Storyboard to Film Comparisons is split into two sections. A very standard DVD feature showing the sketched storyboards against the finished film – this shows off the Skateboard Chase and the Eris Finale. Multi Camera Sequences is a three section feature allowing the user to change the angle during each scene using the ANGLE button on the remote control. The scenes are Eris Stunts, Kitchen Fight and Dojo. The first is accompanied with a commentary track. It is also possible to watch a screen with all the angles present on screen at once as well as the final film.

Agent in Training starts out with the skateboard chase filmed using a plastic car and a plastic (Anakin Skywalker looking) figure. Then the assistant producer eats the figure. This then follows onto Frankie on a skateboard strapped to the front of the car, in real life. The car’s driver drove it from the boot lying down on his stomach. A very impressive setup. This has a seven and a half minute runtime.

Agent Action is introduced by producer David Nicksay who talks about all the action sequences in the film. Muniz had only sixteen days training for his martial arts training which is fairly impressive although the time spent on this part is short indeed, as is the section on the three different cars used for the driving lesson scenes, and the section on the snow mobile. This progresses to a look at some of the other gadgets including a quick look at the famous “cowboy switch” and ends with a look at some more fighting followed by endless credits.

How To Talk to Girls shows the cast and crew of the film giving their opinions and advice on how Cody should talk to girls. A very short feature but fairly amusing. Cool Make Up Tricks by Hilary Duff is some stuff about makeup. If you think I watched that, you’ve got another thing coming (it only runs for a minute and a half anyway). Cast Read Through is the principle actors sitting in a huge room reading the script all the way through to make sure it gels together and to give the crew an idea of how it all sounds before filming starts. This is a good feature as it does help to show how much work does have to go into a film before it even starts filming – four and a half minutes, including credits.

Agent Cody Banks

There are six deleted scenes which can be accessed individually or played all together. There is no commentary available for these however the scenes are cut together with final footage showing where the scenes would have fitted in if they had been included. Not a bad selection of scenes which I assume were just cut for time restrictions from the final film. Total running time is eleven minutes. The Outtakes section is a selection of scenes where the actors get their lines wrong or mess things up. Ian McShane’s response to Hilary Duff is good for a laugh. Total running time is a little over three minutes. Finally we have two photo galleries - Behind the Scenes and The Cast which are presented in slideshow format with a new frame every two seconds and a theatrical trailer.

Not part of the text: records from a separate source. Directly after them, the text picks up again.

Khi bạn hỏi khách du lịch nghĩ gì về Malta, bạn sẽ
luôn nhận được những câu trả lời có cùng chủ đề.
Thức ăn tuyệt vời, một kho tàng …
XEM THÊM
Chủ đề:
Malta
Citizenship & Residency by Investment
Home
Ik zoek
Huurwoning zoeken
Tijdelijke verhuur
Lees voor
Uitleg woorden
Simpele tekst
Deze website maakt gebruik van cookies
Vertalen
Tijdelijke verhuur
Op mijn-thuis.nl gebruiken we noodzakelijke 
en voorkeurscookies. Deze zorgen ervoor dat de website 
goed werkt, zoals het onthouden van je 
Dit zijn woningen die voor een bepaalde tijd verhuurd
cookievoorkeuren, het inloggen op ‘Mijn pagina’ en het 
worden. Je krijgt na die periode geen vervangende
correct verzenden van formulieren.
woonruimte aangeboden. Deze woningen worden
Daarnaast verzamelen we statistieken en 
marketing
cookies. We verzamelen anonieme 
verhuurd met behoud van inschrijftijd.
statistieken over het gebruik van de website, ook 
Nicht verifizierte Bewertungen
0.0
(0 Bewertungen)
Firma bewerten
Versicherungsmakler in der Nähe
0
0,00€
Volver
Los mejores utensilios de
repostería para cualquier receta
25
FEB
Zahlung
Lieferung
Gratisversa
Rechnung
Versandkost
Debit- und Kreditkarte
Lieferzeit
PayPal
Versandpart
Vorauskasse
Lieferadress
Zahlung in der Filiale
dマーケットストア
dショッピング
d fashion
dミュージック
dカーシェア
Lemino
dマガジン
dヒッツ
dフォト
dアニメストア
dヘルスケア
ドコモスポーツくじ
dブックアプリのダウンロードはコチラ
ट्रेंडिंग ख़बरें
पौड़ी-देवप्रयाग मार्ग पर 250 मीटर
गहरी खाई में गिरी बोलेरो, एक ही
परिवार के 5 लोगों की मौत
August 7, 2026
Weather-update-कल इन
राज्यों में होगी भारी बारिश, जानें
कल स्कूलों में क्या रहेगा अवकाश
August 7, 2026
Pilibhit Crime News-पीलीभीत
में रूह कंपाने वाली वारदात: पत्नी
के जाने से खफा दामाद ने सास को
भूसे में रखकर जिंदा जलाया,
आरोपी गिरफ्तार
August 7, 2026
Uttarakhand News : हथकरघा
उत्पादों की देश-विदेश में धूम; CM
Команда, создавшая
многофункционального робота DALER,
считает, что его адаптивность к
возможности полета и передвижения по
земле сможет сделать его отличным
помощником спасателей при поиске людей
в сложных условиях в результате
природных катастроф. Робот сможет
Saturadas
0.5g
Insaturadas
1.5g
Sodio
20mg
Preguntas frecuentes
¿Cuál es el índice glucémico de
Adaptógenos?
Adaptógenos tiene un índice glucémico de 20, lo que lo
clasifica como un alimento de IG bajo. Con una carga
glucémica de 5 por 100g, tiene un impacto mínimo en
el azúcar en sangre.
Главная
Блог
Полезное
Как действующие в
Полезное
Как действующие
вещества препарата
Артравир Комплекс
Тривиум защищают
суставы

So, a pretty impressive package particularly since it all fits on one disc (including more minutes of credits than I can count!) from MGM here. Reasonable video and audio presentation with a host of extras which are aimed primarily at a younger audience make this a decent DVD however it constantly seems lost at who it is aiming itself at. However if you are a fan of the film then I think the extra features will appeal to you. Make way for Agent Cody Banks 2, now in production.

Please note this disc is encoded for Regions 2 and 4 and therefore I think we can assume our cousins in Australia will be getting an identical package.